Friday, May 3, 2024

Art Speaks

I wonder if Beth Rudin DeWoody checks out New York City's annual NADA show?  Thom and I first caught it on Governor's Island several years ago.  Like the SPRING/BREAK Art Show, it's a great place to discover new talent.  

With her kind of money, I would have added these beautifully composed oil paintings by Will Yackulic to my collection.  Apparently, they represent a different direction for the California-based artist; parenthood has forced him to go smaller.





It's pretty obvious I have a bias for figurative art

"Annie" by Sung Jik Yang (2024)
. . . but I'm a sucker for a little stylization, too.  Stacey Leigh was born the day I turned 18.

"Wind in her hair, not a care, as Morty and Mint look on in dispair" (2024)
This work recalls scenes (and frauleins) from early childhood.

"Ascension" by Claire Milbrath (2024)
"Projector" by Russell Banx (2024)
Marc Dennis ups the realism ante.

"Garden of Earthly Delights" (2023-24)
"Garden of Earthly Delights" (detail)
Comics and fantasy are two genres that don't get enough respect in the art world.  I greeted these knitted works by Megan Dominescu with LOLs.


This one would have been perfect in Nuremberg's Smile Hotel!


I was a little surprised that the dealer representing Rebecca Morgan didn't acknowledge both R. Crumb and Aline Kominsky  as influences.
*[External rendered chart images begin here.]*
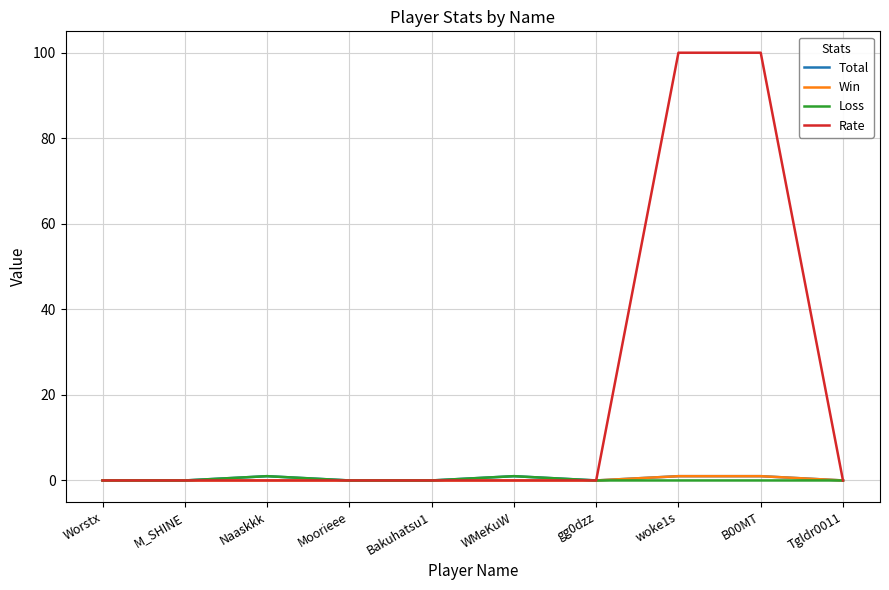

Which series has the largest range (max minus min)?

Rate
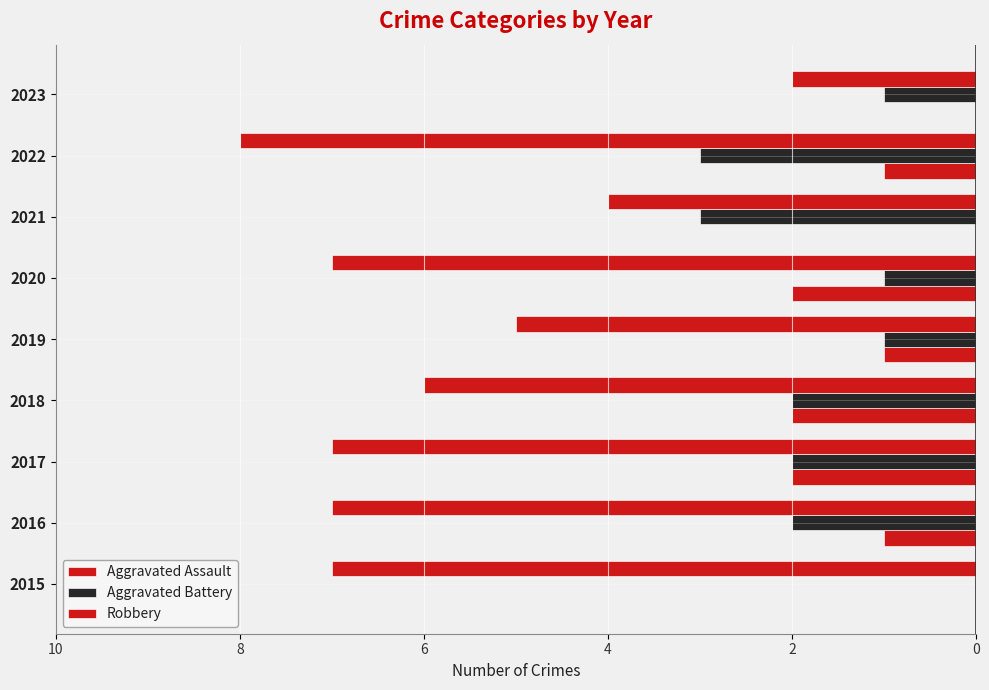

List the series in order of their peak value, lowest first.

Robbery, Aggravated Assault, Aggravated Battery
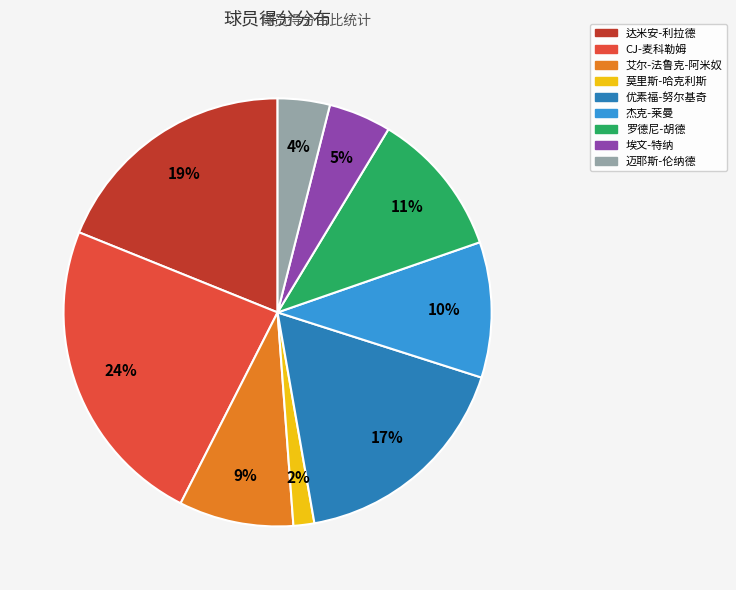

Is it true that 达米安-利拉德 is 19% of the pie?

True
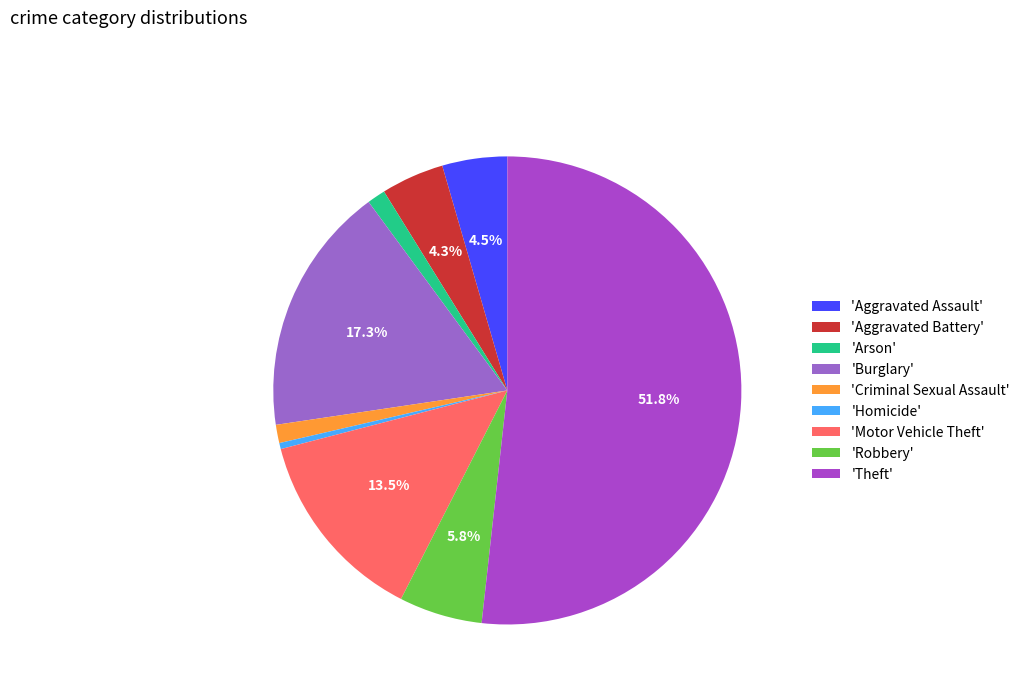

Which slice represents more than half of the pie?

'Theft'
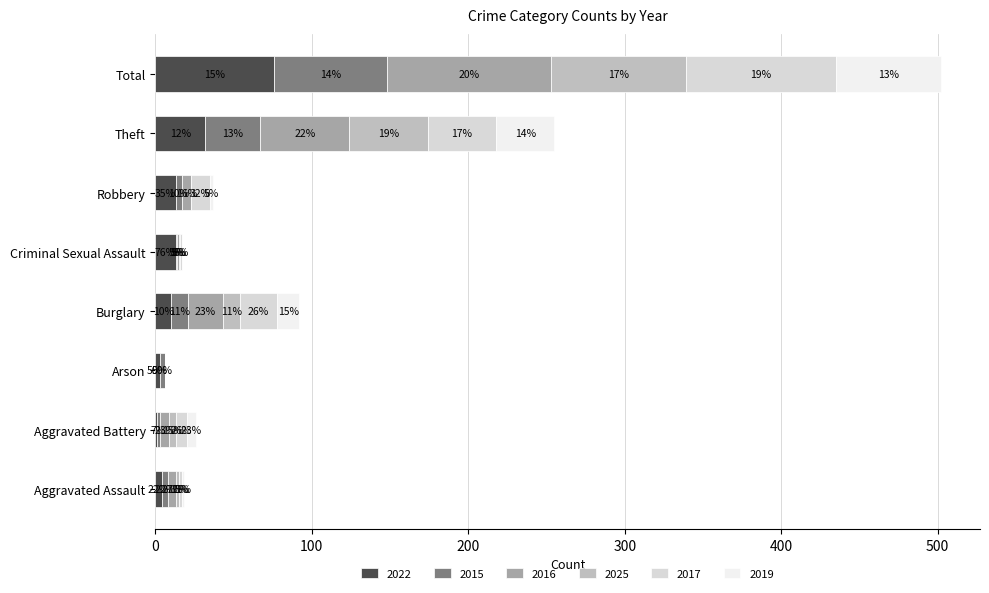

At which label is 2022 closest to 38?

Theft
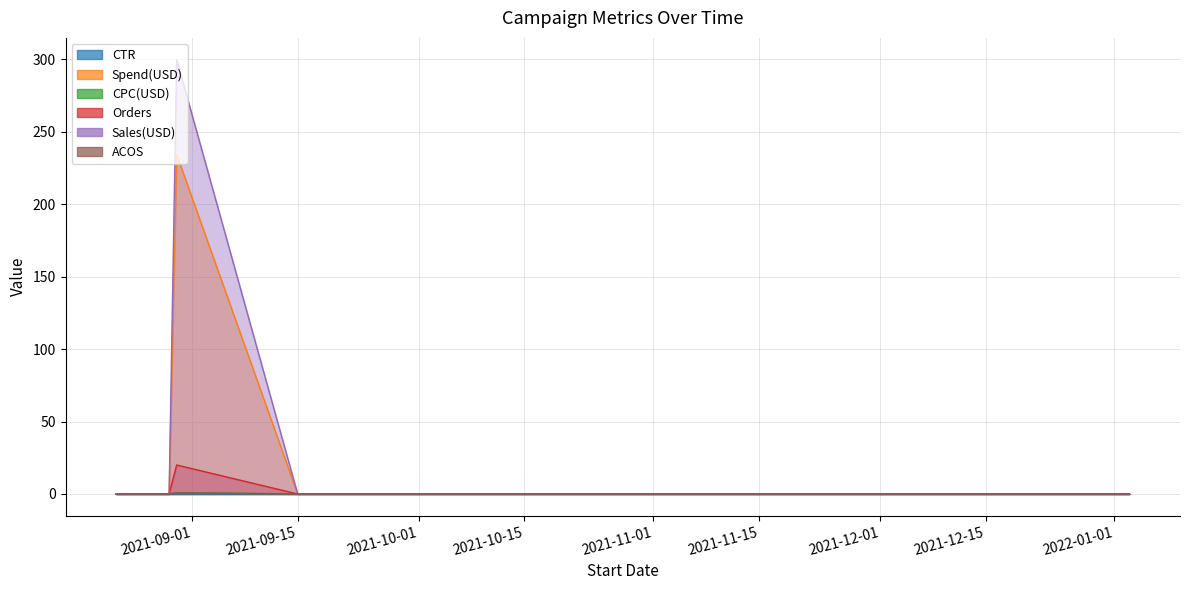

Which series has the largest range (max minus min)?

Orders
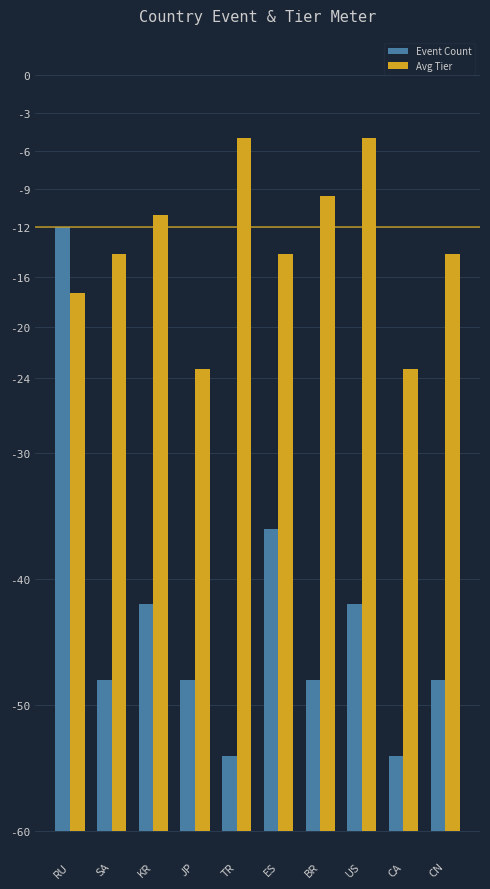

Reading left to right, extract all data points from this chart.

Event Count: 48.0	12.0	18.0	12.0	6.0	24.0	12.0	18.0	6.0	12.0
Avg Tier: 42.7	45.8	49.0	36.7	55.0	45.8	50.4	55.0	36.7	45.8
"Hidden Idols," a series of fantasy works by Hydeon, a Brooklyn artist who clearly knows a thing or two about post modern branding, reminded me of Bruegel, one of my favorite artists in his depiction of lots of people doing (sometimes odd) things.



Ryan Steadman delivers just the right amount of abstraction.

"Messy Bun" (2023)
It's typically been my experience to be ignored by young women working in galleries.  But I got an earful from the bored gallerista representing Rachael Tarravechia, whose emotion-inflamed work incorporates rhinestones.  She sounded as if she had just gotten her master's degree in pretension, oops I mean art criticism.  Is there such a thing as "womansplaining?"
  
"Winter Song" (2024)
"Vampire Hunter" (2023)
I'll shut up now and let the other art I liked speak for itself.

"El volume de 5 golones" by Salvador Dominguez (2024)
"Road Rage" by Inagaki (2024)
Unidentified Work by Kirsty Budge
"Polychromatic: Horizon 1" by Luftwerk (2024)
Unidentified Sculpture by Soojin Choi
Unidentified Fiber Sculpture by Paul Latislaw
Unidentified Sculpture by Ling-lin Ku
"Promise" by Celia Eberle (2022)
"Street Amulet-dog man" by Hiroko Kubo
Unfortunately, I didn't get all the artists' names.  I spent quite a bit of time dishing the Whitney Biennial with a septuagenerian lesbian artist who has been exhibited at the Leslie Lohman Museum and really seems ripe for re-discovery.


Apparently, storm chasers can be artists, too.  The eerie TV-light coloration in this series is as menacing as the funnel clouds.


NADA's emigration from Governors Island to Chelsea provided views of a different sort


. . . including a slivered Manhattan


and a striking old/new architectural contrast.